Referencing This Article

Appendix A: Derivation

The relationship between response time and utilisation is based on three basic equations of queueing theory. First, the utilisation is given by the current request rate (\(\lambda\)) and the maximum request rate the system is capable of (\(\mu\)):

\[R = \frac{\lambda}{\mu}.\]

The response time at idle is the inverse of the maximum request rate the system is capable of:

\[\mu = \frac{1}{W_{\mathrm{baseline}}}.\]

And finally, the response time under load is related to the capacity of the server and the current request rate:

\[W_{\mathrm{loaded}} = \frac{1}{\mu - \lambda}.\]

The last equation can be rearranged to

\[(\mu - \lambda) W_{\mathrm{loaded}} = 1\]

and then we rewrite \(\lambda\) in terms of \(\mu\) and \(R\) such that

\[(1 - R) \mu W_{\mathrm{loaded}} = 1\]

and shuffle things around again

\[R = 1 - \frac{1}{\mu W_{\mathrm{loaded}}}\]

and then substitute \(\mu\) for the response time at idle,

\[R = 1 - \frac{W_{\mathrm{loaded}}}{W_{\mathrm{baseline}}}\]

Appendix B: Caveats

The usual queueing theory caveats are in place here.
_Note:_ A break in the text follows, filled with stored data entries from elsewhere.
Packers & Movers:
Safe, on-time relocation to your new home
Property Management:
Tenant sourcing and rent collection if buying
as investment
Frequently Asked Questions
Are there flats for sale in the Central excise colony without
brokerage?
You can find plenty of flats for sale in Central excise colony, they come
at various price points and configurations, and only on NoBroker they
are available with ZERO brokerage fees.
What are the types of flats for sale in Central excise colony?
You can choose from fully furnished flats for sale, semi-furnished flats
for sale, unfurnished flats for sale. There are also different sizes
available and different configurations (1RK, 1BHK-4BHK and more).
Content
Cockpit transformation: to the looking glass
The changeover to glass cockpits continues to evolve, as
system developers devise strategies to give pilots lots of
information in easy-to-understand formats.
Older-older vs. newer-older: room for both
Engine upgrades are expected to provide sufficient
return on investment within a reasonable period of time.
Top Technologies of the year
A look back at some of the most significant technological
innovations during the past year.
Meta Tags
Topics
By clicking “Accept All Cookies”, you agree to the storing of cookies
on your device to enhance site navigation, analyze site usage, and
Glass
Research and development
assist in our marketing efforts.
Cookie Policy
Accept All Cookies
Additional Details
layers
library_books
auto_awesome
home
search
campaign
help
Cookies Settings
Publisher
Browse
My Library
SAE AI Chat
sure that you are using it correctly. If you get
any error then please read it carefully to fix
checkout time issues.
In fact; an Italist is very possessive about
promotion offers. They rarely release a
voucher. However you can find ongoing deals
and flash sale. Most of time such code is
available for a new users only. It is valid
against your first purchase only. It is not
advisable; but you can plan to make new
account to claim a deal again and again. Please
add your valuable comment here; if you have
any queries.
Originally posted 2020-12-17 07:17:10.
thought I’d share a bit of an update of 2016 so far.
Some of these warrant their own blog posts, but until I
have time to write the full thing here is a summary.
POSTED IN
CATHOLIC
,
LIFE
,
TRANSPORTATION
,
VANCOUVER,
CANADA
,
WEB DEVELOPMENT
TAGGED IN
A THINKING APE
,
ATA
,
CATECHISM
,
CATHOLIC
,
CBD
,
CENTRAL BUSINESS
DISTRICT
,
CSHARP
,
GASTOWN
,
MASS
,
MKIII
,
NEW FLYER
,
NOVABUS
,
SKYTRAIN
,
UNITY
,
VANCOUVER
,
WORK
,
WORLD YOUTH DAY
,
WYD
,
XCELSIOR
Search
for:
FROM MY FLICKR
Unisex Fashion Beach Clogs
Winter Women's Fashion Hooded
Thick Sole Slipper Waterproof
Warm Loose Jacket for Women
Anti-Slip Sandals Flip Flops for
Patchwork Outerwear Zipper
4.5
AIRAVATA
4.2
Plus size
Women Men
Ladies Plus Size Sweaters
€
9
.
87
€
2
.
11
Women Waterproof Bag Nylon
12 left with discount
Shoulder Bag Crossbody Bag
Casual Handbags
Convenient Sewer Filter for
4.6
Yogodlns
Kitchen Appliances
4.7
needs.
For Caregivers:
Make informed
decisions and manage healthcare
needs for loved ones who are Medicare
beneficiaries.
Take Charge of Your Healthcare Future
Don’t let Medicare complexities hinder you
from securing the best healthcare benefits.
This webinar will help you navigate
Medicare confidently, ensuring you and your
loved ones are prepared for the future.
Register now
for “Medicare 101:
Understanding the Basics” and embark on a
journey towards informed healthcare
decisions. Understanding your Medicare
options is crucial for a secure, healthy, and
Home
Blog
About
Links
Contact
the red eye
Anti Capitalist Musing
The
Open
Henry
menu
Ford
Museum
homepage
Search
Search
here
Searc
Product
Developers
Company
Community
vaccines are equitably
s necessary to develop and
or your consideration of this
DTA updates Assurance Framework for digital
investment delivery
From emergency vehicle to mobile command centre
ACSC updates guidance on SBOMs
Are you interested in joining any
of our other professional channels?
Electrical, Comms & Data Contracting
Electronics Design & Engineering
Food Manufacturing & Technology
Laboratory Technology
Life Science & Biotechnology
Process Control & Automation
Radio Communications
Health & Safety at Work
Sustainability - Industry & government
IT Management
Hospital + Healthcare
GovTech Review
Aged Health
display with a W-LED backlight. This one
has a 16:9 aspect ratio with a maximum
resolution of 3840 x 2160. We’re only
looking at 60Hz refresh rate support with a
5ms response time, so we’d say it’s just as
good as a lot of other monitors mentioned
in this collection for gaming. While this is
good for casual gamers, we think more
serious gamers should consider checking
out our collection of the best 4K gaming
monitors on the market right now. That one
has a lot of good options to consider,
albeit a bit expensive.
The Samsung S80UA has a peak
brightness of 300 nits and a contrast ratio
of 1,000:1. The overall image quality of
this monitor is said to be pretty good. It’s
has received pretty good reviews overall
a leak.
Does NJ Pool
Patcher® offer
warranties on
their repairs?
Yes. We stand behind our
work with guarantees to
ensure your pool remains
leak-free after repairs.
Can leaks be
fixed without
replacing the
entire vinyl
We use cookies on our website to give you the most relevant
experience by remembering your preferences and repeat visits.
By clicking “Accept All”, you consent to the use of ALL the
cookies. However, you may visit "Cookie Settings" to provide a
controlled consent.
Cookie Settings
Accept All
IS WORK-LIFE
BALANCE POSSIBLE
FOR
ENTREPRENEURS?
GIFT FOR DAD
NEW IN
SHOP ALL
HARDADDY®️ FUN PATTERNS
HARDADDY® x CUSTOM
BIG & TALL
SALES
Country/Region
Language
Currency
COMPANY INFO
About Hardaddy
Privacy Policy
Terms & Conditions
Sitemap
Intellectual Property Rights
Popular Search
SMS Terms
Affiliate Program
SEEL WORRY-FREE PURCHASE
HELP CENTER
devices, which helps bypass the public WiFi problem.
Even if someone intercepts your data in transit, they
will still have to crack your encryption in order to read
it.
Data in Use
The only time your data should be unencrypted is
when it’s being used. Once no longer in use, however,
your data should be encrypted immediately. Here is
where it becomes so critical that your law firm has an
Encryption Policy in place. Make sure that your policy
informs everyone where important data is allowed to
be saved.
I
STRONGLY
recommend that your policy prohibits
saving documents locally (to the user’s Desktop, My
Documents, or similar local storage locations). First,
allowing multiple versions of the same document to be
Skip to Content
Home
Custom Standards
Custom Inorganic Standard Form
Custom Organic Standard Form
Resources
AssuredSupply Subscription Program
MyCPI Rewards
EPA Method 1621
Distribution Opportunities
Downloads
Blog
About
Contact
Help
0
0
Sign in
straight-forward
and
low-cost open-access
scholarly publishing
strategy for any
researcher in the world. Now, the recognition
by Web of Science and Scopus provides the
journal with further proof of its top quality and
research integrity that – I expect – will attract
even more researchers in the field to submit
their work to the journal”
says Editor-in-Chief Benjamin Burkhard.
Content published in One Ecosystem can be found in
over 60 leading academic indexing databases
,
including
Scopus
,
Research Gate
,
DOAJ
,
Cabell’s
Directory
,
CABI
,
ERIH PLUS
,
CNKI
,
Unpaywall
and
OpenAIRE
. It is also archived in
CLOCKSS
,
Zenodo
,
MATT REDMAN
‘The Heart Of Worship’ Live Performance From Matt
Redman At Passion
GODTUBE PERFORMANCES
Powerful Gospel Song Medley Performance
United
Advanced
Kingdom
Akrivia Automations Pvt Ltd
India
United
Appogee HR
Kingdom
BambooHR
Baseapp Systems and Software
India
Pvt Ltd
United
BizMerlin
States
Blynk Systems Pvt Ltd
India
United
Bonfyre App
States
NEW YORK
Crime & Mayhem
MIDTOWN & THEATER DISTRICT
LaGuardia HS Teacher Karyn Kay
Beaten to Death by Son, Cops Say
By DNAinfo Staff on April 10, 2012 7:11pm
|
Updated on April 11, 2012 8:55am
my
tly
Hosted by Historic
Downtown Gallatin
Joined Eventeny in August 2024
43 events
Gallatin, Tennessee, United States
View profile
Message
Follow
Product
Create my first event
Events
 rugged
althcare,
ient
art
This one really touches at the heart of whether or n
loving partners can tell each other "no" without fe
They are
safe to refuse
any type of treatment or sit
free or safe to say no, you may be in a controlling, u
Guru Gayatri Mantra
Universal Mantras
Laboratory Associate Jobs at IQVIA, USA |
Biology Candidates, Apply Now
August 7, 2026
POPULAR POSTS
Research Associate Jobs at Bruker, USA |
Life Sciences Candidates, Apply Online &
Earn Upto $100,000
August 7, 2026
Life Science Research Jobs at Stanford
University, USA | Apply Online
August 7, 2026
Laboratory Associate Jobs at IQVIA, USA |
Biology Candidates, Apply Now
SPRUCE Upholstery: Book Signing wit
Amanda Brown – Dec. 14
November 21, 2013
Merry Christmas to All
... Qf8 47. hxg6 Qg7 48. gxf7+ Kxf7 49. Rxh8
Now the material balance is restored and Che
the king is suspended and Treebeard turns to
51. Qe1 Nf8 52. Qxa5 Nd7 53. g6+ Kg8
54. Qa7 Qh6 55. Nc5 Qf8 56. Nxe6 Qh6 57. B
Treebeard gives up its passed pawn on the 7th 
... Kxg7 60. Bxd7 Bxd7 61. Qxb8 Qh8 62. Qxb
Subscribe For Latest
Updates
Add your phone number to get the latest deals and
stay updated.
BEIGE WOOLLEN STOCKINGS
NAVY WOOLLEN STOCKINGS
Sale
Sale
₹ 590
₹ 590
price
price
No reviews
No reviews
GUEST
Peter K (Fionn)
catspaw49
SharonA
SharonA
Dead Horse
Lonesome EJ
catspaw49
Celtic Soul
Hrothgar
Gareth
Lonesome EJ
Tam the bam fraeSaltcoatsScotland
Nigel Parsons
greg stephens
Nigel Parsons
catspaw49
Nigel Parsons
The equations above are primarily based on single-server fifo systems with independent, thin-tailed service times. Most real-world services are multi-server concurrent timeslicing systems with heavy-tailed service times. The equations still work as surprisingly good approximations in most systems I’ve come across.2 In particular, timeslicing happens to somewhat negate the effects of heavy-tailed service times, and multi-server systems look like single-server systems when viewed from an appropriate distance.

Let me know if they don’t work for you, and why you think that might be!